• ПРИВЕДЁННЫЙ ТЕКСТ:

Красный террор в Эфиопии, и борьба с коммунистической диктатурой и победа над ней, побудила к размышлениям. Развиваем важную тему — суд над главарями режима. А процесс в Аддис-Абебе был крупным историческим событием. «Африканский Нюрнберг» доказал реальность возмездия. И его значимость в истории.
Повстанческие войска вступили в эфиопскую столицу 27 мая 1991 года. Немедленно начались аресты не успевших сбежать функционеров коммунистического режима. Сам Менгисту Хайле Мариам улетел в Зимбабве, ещё несколько десятков эмигрировали заблаговременно. Четверо укрылись в итальянском посольстве. Восьмерых победители линчевали в первый же день. Всех этих пришлось вычесть. Но и без них в плену оказались несколько тысяч коммунистических преступников.
Менгисту пал
В 1997 году Специальная прокуратура Эфиопии подвела итог. За геноцид и красный террор к ответственности привлечены 5198 человек. Из них 2246 арестованы, дела 2952 рассматривались заочно. 1402 подлежали региональным судам, остальные федеральному суду в Аддис-Абебе.
Цифры впечатляют даже сами по себе. Количество привлечённых составляло более 10% членского состава эфиопской компартии (т.н. «Рабочей партии Эфиопии»). Если пропорционально экстраполировать на Россию 1991 года, получилось бы порядка 700 тысяч подлежащих суду коммунистов, из которых около 300 тысяч реально арестованных! В том числе практически весь ЦК, коллегии КГБ, МВД и Минобороны, секретари обкомов, начальники областных управлений госбезопасности... Как видим, запрет РПЭ, состоявшийся на другой день после падения режима, был не пустым звуком. Далеко не «суд над КПСС», устроенный добрым Ельциным.

• ВЫДЕРЖКИ ИЗ ДАННЫХ:
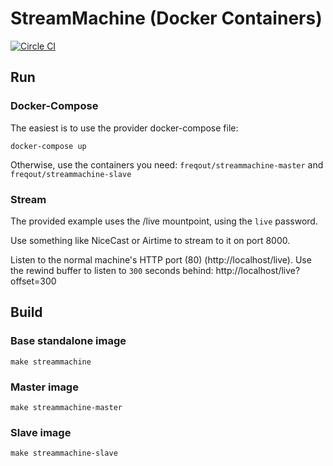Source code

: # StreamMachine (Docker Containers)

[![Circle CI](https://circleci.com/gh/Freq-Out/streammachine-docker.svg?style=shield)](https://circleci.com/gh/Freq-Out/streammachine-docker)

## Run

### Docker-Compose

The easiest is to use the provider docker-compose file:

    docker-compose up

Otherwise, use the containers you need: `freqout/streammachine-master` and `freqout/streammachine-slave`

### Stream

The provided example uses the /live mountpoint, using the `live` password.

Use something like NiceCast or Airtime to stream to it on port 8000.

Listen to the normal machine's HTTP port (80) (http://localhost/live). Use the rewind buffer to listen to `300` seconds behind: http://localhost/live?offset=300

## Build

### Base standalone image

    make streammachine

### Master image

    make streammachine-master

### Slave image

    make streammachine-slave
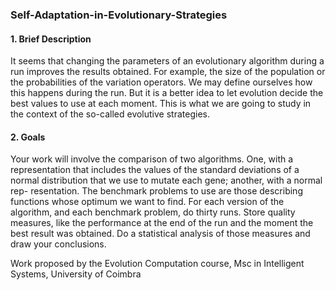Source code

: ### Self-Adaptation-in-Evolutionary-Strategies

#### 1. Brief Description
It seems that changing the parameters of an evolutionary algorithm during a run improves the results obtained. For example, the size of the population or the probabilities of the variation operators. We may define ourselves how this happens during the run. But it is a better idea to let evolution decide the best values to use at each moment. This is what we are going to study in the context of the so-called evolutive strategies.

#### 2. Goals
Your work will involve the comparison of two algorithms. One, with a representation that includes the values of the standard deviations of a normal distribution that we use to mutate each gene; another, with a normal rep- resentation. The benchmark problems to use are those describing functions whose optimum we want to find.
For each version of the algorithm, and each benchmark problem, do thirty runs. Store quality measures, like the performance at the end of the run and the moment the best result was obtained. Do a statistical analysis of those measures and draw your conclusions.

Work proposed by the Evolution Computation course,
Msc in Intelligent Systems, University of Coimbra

--

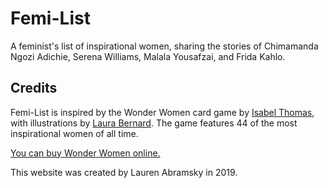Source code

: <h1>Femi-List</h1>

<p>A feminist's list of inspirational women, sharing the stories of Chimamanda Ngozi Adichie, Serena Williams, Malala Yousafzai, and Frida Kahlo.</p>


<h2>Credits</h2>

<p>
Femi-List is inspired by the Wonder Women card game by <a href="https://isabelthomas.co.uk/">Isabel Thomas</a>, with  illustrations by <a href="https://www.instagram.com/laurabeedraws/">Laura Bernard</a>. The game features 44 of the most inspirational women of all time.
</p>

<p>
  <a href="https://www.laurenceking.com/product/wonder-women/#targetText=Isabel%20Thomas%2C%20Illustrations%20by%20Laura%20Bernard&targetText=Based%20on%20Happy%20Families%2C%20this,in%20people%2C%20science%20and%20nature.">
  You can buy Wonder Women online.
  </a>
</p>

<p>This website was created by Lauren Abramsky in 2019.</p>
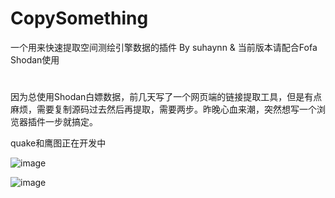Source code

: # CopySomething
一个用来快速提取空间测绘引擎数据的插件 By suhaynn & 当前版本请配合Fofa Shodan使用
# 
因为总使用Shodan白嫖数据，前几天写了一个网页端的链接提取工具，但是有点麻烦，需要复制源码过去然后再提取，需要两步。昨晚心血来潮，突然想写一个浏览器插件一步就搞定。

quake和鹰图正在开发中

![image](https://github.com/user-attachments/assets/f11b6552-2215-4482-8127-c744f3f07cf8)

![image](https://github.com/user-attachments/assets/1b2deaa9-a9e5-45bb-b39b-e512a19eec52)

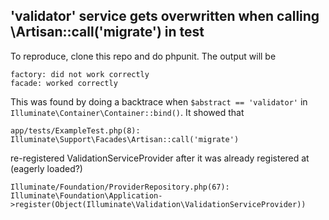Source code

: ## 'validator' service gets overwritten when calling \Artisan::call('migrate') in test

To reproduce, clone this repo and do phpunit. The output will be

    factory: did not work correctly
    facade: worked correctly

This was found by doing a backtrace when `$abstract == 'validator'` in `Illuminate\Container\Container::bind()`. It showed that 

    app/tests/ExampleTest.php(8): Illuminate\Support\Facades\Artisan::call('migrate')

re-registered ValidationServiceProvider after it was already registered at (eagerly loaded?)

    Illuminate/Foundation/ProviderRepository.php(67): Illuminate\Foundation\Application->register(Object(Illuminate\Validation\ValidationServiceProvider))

==

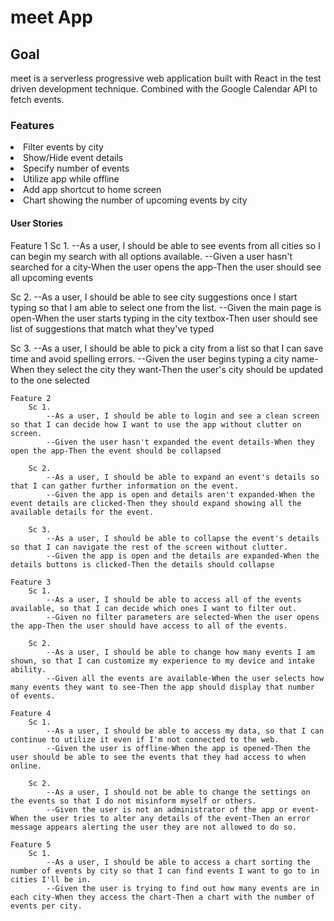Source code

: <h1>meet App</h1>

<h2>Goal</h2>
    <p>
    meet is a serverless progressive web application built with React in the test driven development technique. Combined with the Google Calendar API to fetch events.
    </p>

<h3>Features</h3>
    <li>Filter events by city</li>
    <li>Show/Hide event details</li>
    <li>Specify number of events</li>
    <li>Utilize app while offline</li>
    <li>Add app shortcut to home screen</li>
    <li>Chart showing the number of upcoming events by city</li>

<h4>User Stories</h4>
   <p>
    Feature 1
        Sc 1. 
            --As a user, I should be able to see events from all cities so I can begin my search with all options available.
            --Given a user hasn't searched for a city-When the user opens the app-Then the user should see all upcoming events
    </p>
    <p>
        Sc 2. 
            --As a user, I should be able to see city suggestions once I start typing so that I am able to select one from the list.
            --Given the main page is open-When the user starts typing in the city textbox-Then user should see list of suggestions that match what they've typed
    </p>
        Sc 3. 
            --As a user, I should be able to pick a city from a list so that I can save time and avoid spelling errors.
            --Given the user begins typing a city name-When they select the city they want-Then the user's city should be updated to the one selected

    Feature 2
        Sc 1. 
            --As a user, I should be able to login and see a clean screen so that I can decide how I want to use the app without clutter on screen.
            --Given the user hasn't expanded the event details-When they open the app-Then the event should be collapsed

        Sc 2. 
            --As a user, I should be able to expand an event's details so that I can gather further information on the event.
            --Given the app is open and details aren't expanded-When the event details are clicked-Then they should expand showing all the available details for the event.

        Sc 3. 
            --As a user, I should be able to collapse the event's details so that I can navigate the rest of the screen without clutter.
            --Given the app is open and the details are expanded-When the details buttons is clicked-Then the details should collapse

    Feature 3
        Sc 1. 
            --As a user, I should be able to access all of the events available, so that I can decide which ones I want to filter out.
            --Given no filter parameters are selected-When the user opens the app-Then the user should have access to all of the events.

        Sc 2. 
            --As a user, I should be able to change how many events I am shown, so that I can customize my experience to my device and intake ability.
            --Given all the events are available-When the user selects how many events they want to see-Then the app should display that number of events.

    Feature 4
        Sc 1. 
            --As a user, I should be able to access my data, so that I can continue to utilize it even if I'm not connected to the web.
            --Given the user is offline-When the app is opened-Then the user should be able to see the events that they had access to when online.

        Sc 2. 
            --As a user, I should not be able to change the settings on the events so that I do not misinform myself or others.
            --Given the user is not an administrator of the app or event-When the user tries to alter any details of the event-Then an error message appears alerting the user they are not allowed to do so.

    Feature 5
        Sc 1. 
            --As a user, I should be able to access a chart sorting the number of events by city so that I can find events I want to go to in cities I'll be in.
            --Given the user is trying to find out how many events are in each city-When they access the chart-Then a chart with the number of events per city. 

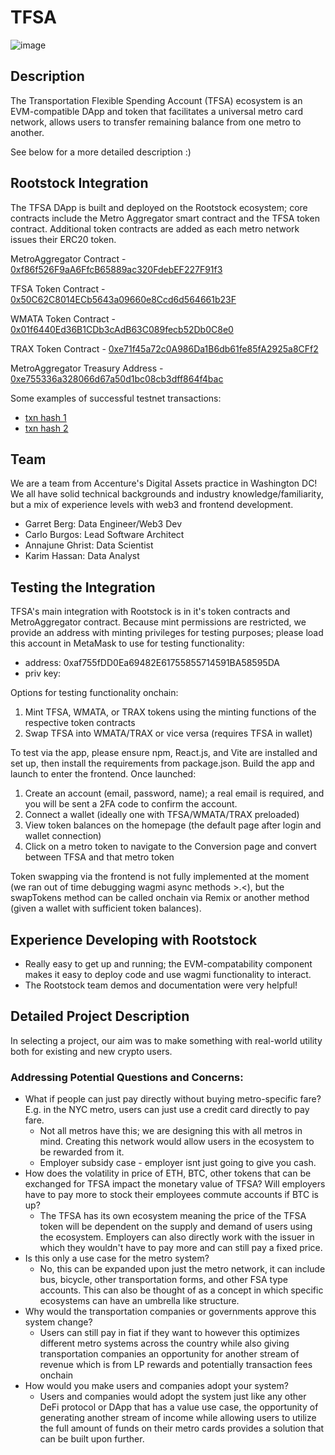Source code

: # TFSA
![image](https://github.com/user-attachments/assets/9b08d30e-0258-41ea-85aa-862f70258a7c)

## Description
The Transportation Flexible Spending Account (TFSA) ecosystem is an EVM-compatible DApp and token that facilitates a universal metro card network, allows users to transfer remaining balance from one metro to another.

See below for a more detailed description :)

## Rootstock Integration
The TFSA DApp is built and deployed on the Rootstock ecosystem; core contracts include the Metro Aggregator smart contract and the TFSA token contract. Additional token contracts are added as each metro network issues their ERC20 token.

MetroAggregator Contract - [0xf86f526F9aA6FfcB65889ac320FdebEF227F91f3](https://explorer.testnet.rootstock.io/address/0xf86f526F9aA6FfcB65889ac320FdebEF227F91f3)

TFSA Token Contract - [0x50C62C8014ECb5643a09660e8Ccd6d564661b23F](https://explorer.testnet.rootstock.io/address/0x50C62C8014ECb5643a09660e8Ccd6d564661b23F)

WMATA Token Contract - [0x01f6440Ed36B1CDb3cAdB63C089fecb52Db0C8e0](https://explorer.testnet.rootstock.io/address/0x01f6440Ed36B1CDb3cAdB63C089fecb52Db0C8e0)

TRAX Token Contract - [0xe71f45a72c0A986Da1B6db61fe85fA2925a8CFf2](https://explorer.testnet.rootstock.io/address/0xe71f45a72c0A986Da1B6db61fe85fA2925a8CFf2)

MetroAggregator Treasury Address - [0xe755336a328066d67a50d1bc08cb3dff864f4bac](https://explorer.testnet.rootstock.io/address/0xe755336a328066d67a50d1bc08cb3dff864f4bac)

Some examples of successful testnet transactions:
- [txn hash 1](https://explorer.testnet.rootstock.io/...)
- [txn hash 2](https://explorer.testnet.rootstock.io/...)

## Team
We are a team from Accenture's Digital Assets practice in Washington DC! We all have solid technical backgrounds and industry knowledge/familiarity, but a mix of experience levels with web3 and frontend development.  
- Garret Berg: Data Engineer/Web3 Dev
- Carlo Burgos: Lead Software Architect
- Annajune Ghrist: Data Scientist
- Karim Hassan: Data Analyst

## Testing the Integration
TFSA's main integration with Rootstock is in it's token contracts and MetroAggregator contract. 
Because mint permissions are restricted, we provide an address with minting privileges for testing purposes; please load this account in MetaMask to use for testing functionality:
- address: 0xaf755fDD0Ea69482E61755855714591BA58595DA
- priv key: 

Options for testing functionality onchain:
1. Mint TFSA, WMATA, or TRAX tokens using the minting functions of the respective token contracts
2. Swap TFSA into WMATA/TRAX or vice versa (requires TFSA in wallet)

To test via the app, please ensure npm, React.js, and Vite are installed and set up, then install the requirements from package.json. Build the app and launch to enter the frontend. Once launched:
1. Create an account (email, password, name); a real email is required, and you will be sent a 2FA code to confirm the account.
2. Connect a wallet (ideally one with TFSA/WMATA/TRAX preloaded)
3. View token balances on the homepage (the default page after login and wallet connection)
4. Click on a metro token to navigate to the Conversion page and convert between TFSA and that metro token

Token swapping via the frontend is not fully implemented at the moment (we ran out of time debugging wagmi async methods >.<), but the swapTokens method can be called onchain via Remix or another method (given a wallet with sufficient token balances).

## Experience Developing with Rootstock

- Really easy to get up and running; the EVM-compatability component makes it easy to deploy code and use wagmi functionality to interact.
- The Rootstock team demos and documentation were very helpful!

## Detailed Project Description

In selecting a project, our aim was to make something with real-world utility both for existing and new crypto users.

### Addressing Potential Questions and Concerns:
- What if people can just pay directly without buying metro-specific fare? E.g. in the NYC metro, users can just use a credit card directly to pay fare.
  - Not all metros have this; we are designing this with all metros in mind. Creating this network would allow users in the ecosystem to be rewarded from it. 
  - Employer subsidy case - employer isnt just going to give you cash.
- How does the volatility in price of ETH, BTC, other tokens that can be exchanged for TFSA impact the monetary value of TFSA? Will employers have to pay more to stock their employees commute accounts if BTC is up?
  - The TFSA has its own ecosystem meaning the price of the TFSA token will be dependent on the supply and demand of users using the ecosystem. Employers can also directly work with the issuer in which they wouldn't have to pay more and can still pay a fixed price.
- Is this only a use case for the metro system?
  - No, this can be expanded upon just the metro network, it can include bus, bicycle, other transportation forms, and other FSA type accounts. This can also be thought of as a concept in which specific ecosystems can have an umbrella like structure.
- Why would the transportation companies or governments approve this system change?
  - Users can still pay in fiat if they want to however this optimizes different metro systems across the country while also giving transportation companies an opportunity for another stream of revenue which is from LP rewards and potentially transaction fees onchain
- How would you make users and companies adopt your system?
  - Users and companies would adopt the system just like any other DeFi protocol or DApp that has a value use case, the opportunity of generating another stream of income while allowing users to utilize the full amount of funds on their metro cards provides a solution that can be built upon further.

• СПИСОК ЗАДАНИЙ:
A) Перескажите текст о суде над руководителями коммунистического режима в Эфиопии в двух предложениях.
B) Напишите продолжение текста о суде над руководителями коммунистического режима в Эфиопии, начиная сразу после его последнего предложения.

• ОТВЕТЫ ПО НОМЕРАМ:
A) После того как 27 мая 1991 года повстанцы вступили в эфиопскую столицу, начались аресты функционеров коммунистического режима, а Менгисту Хайле Мариам улетел в Зимбабве. К 1997 году Специальная прокуратура Эфиопии привлекла к ответственности за геноцид и красный террор 5198 человек, то есть более 10% членов «Рабочей партии Эфиопии», и 2246 из них были арестованы.

B)
Чтоб два раза не вставать, прикинем и на день сегодняшний. Представим себе реальный арест порядка 90 тысяч «едросов». Из которых тысяч 55 судятся в регионах, остальные в Москве.
Правда, надо учитывать, что РПЭ, в отличие от КПСС/КП РСФСР и ЕР, не была массовой организацией. Она напоминала скорее РКП(б) первых лет Советской власти. Узко-замкнутый руководящий орден, собранный по цепочке преступных связей (Менгисту назвал пятерых дружков, те — ещё по пять каждый и т.д.).
Генеральный процесс начался 13 декабря 1994 года. Перед судом предстали 46 человек. Виновных в убийстве минимум миллиона эфиопов и эритрейцев. 500 тысяч погибли в терроре и войнах, 500 тысяч от голода. Эти цифры выведены на основании самых скромных подсчётов.
Страх до скамьи
Главных подсудимых стоит назвать поимённо.
Главари под судом
Фикре Селассие Вогдересс. Второй человек режима. Ближайший соратник Менгисту, занимал при нём то же положение, что Геринг при Гитлере, Молотов при Сталине, Иванов или Сечин при Путине. Генеральный секретарь Временного военно-административного совета (ВВАС) — правящей коммунистической хунты. Соавтор политического решения о «красном терроре» в 1977 году. Курировал вопросы государственного управления. Возглавлял антиповстанческие акции в Эритрее и Тыграй. Сам Менгисту порой поругивал Вогдересса за дёрганность и хамство.
На суде Вогдересс оправдывал режим «защитой территориальной целостности». Коммунизм он в заслугу не ставил, только борьбу с сепаратизмом. А в остальном очень походил на заевший советский патефон. Беспрерывно повторял заклинание: «Такова была воля народа». Перечислял врагов: Народный фронт освобождения Тыграй (НФОТ), Народный фронт освобождения Эритреи (НФОЭ), Эфиопская народная революционная партия (ЭНРП), Сомали, Запад, Север, Юг, Восток... Мол, войдите в наше положение, что же нам было делать? Даже не замечал, когда с ним переставали разговаривать.
Фиссеха Деста. Третий человек режима. Заместитель генерального секретаря ВВАС. Организатор государственного делопроизводства, куратор партийного строительства. Контролировал проведение спецопераций. Своего рода Борман при Гитлере, Суслов при Брежневе, Володин при Путине.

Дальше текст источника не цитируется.